Task directions ▸ Output all of the records word for word and drop the images.

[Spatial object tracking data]
━━━━━━━━━━━━━━━━━━━━
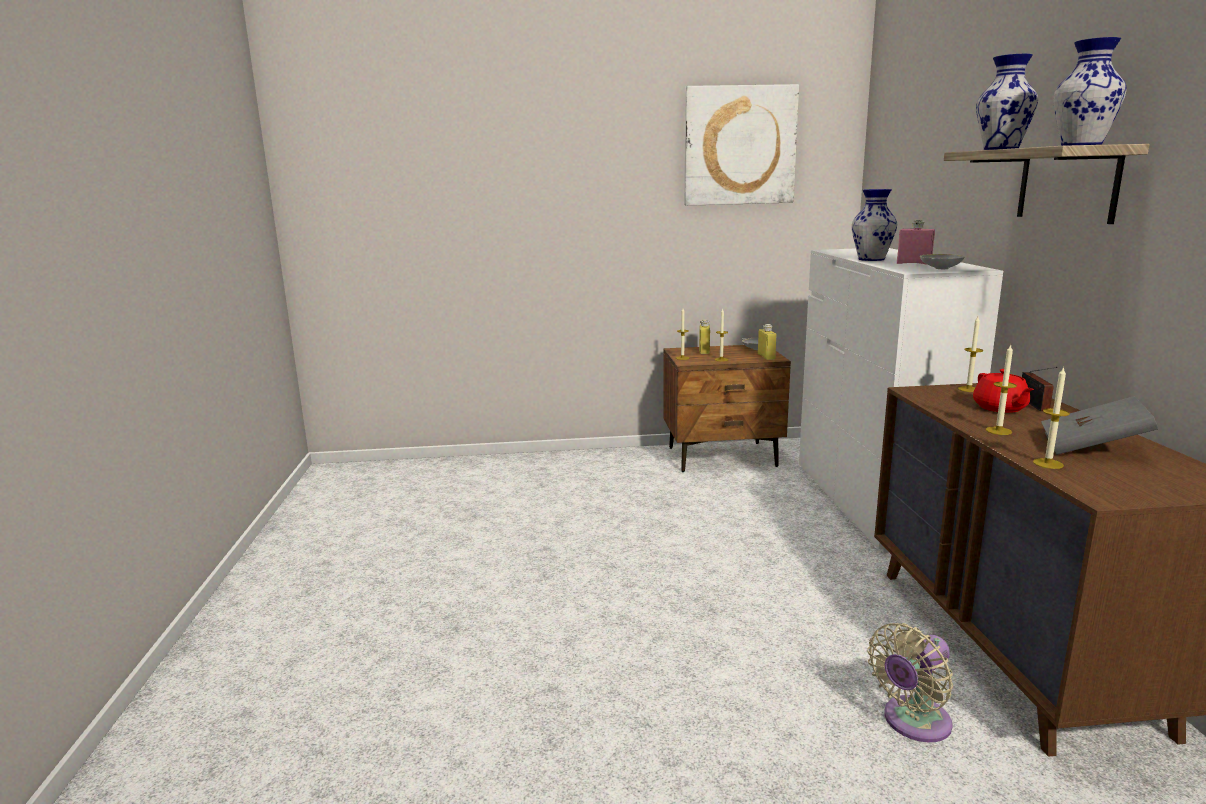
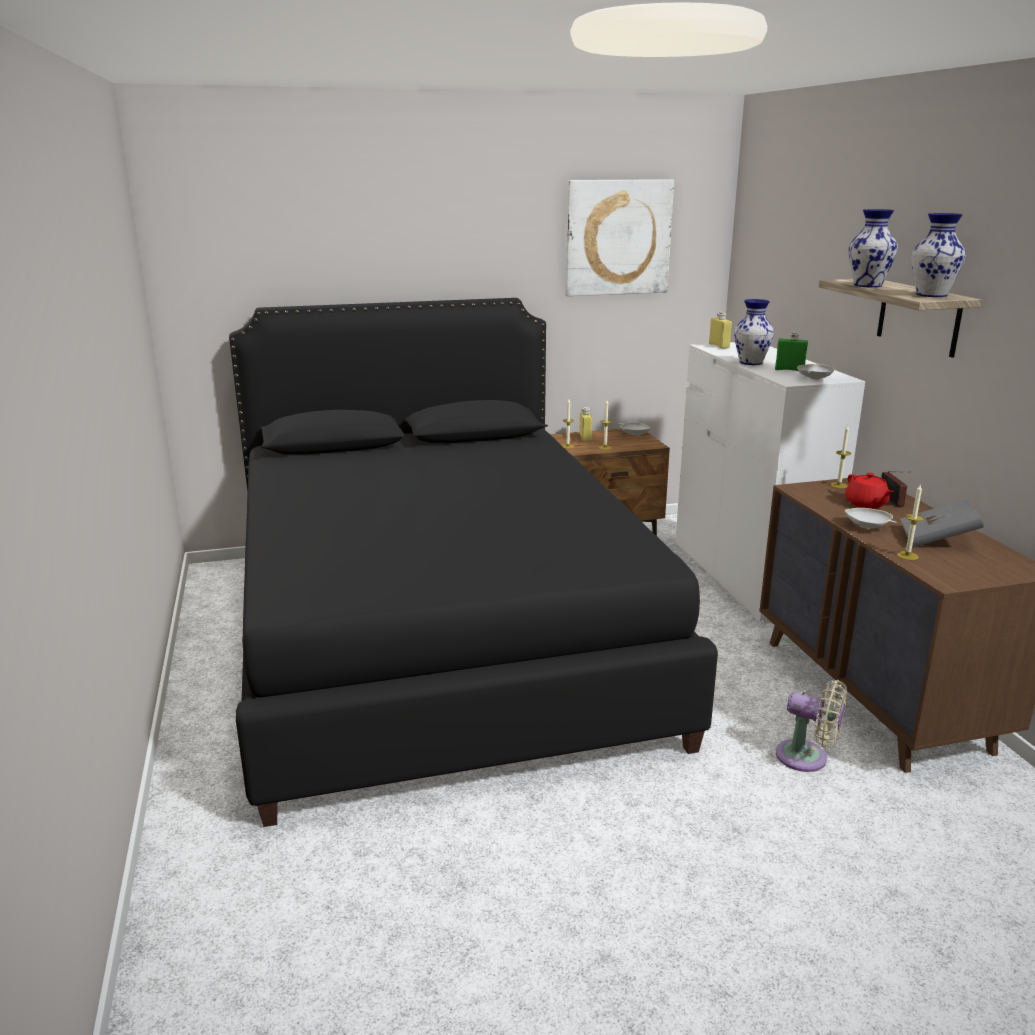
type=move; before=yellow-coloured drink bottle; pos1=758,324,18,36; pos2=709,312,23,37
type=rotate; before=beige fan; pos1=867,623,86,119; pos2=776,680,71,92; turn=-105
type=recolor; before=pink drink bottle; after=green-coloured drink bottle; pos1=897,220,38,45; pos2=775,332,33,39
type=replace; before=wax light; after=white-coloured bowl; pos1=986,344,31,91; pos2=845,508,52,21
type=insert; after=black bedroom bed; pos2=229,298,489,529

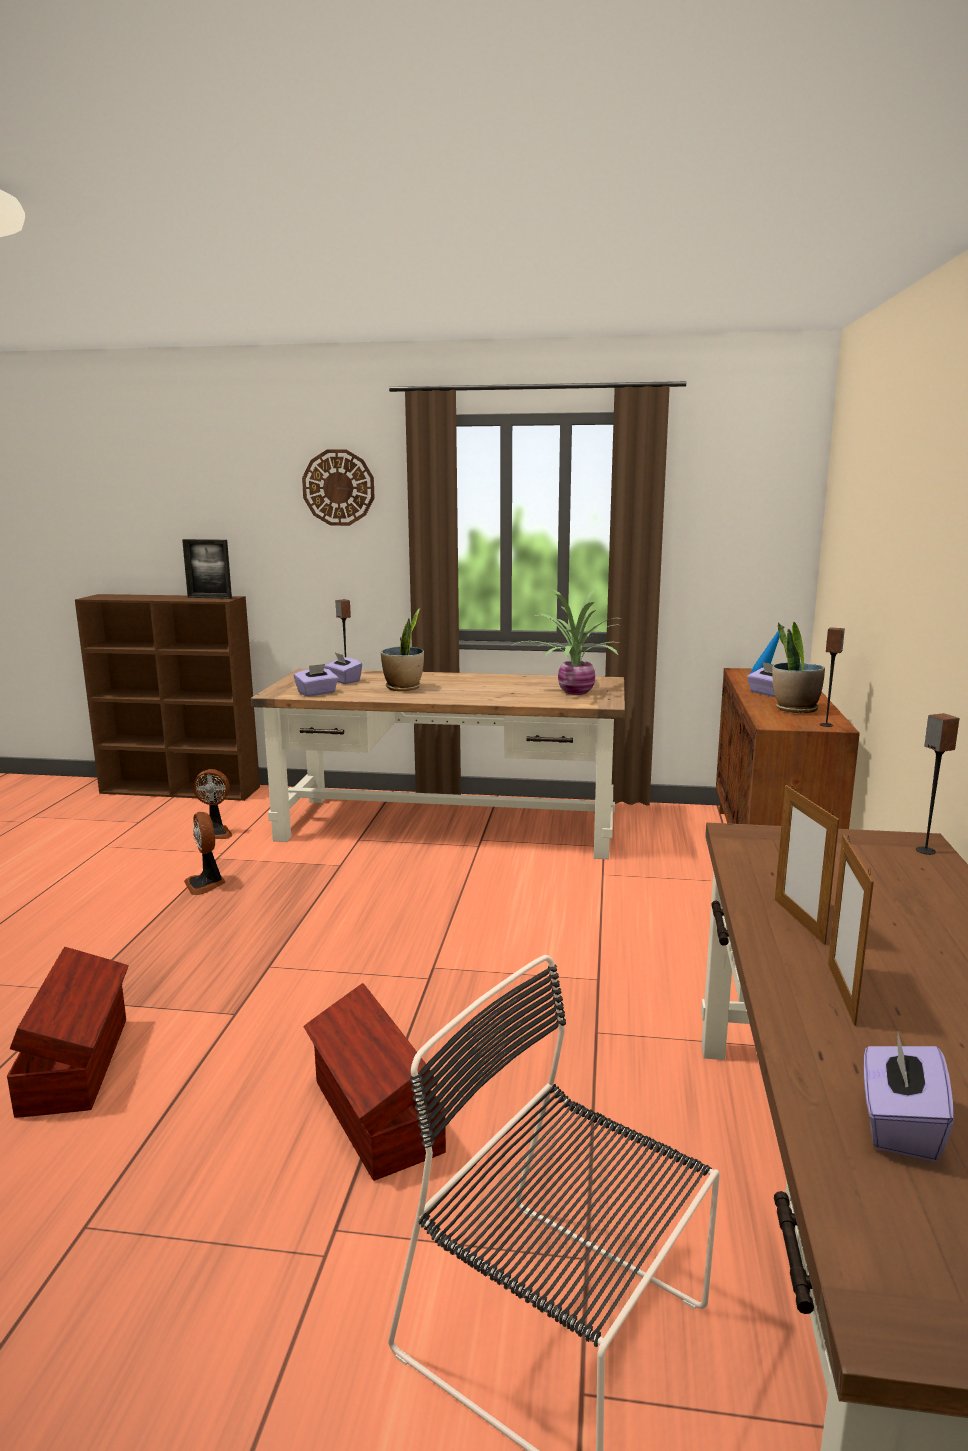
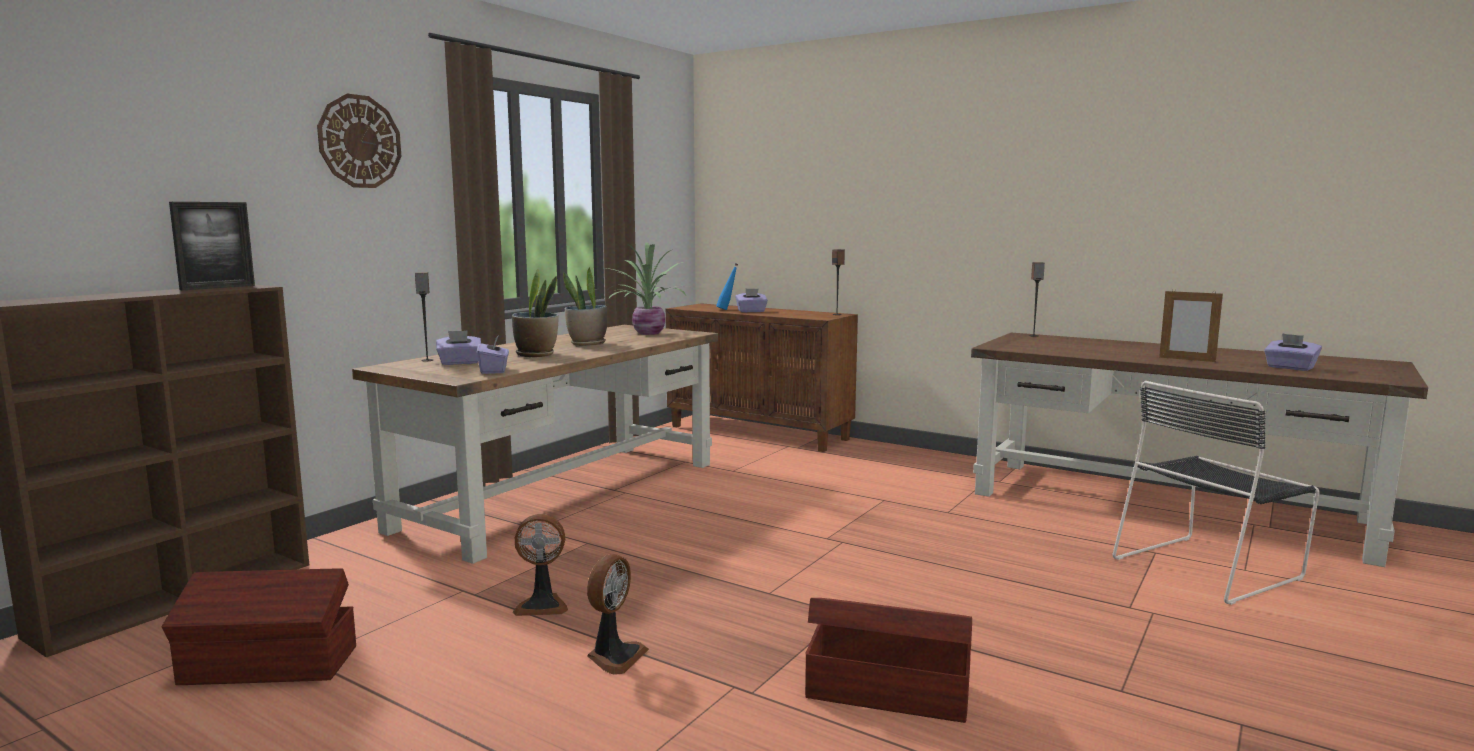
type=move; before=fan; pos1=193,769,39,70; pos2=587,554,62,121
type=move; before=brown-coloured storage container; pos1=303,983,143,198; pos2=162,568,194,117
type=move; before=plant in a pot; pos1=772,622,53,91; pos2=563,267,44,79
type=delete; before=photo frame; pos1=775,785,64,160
━━━━━━━━━━━━━━━━━━━━
Task answer ▸
type=move; before=yellow-coloured drink bottle; pos1=758,324,18,36; pos2=709,312,23,37
type=rotate; before=beige fan; pos1=867,623,86,119; pos2=776,680,71,92; turn=-105
type=recolor; before=pink drink bottle; after=green-coloured drink bottle; pos1=897,220,38,45; pos2=775,332,33,39
type=replace; before=wax light; after=white-coloured bowl; pos1=986,344,31,91; pos2=845,508,52,21
type=insert; after=black bedroom bed; pos2=229,298,489,529

type=move; before=fan; pos1=193,769,39,70; pos2=587,554,62,121
type=move; before=brown-coloured storage container; pos1=303,983,143,198; pos2=162,568,194,117
type=move; before=plant in a pot; pos1=772,622,53,91; pos2=563,267,44,79
type=delete; before=photo frame; pos1=775,785,64,160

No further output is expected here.